----- The input -----

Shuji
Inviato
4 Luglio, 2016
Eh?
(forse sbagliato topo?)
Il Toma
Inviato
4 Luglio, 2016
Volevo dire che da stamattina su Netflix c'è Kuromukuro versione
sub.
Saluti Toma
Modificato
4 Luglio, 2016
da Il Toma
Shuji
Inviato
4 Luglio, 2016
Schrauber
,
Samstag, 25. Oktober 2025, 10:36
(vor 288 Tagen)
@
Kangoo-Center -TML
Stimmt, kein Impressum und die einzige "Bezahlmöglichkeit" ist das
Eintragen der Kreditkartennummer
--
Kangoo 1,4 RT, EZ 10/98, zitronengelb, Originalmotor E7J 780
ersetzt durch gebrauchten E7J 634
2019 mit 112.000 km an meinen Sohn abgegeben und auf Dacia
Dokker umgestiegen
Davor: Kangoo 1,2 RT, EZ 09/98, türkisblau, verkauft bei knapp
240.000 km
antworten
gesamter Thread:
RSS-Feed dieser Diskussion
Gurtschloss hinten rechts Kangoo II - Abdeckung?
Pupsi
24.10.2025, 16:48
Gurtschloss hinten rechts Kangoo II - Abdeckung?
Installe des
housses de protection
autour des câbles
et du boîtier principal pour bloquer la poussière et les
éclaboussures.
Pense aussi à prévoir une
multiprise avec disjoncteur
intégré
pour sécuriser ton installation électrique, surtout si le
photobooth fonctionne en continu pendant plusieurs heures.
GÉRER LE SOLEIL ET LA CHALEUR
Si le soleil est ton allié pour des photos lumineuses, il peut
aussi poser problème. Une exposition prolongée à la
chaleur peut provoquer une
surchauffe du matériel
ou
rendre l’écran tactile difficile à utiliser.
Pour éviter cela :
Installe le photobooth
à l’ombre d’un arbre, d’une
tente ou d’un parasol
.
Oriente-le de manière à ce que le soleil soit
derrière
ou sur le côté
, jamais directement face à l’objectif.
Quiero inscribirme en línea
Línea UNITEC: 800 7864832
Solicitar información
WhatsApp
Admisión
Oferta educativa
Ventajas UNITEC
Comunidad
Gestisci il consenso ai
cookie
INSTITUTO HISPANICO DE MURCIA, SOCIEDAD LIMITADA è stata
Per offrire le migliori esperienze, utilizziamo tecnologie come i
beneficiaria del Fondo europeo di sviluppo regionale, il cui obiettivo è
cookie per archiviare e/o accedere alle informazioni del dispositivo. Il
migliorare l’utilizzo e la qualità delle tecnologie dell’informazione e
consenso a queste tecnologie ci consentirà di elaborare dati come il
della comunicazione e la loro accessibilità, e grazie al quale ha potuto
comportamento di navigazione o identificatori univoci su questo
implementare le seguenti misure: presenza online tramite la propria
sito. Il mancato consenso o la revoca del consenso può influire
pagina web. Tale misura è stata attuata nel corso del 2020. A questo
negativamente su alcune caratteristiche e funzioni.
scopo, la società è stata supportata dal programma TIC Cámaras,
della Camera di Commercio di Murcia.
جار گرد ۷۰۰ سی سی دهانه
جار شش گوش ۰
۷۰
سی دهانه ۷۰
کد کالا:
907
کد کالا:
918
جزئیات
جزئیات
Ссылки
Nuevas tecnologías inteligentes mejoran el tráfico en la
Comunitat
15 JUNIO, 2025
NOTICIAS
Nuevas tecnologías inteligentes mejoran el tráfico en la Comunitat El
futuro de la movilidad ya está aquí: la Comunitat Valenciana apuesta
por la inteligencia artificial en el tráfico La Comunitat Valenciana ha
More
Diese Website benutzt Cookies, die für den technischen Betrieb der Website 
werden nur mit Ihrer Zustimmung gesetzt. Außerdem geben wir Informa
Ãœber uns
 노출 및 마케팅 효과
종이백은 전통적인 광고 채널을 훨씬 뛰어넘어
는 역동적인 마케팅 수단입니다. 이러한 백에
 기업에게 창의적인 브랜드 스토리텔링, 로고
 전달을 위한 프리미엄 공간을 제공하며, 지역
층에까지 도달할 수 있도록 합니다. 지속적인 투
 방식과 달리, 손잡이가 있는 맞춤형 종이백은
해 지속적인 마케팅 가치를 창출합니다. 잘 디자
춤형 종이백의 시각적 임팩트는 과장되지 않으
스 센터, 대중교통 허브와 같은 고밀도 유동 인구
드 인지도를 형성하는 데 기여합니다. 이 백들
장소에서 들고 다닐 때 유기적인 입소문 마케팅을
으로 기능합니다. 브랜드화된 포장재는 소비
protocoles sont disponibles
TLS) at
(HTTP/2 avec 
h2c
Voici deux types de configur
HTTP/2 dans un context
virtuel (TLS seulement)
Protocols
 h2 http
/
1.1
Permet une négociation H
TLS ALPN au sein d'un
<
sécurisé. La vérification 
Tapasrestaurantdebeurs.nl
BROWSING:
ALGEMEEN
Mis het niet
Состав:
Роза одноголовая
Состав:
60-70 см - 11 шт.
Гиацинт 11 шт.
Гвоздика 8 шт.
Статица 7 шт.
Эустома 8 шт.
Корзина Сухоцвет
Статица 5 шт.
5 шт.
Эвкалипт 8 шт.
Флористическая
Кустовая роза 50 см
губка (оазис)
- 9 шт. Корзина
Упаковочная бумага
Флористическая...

-----

## Problem to work on
The lines above starting at the one that contains "INSTITUTO HISPANICO DE" and ending at the one that contains "negativamente su alcune" must be transcribed exactly, and no other lines may appear.

## Worked solution
INSTITUTO HISPANICO DE MURCIA, SOCIEDAD LIMITADA è stata
Per offrire le migliori esperienze, utilizziamo tecnologie come i
beneficiaria del Fondo europeo di sviluppo regionale, il cui obiettivo è
cookie per archiviare e/o accedere alle informazioni del dispositivo. Il
migliorare l’utilizzo e la qualità delle tecnologie dell’informazione e
consenso a queste tecnologie ci consentirà di elaborare dati come il
della comunicazione e la loro accessibilità, e grazie al quale ha potuto
comportamento di navigazione o identificatori univoci su questo
implementare le seguenti misure: presenza online tramite la propria
sito. Il mancato consenso o la revoca del consenso può influire
pagina web. Tale misura è stata attuata nel corso del 2020. A questo
negativamente su alcune caratteristiche e funzioni.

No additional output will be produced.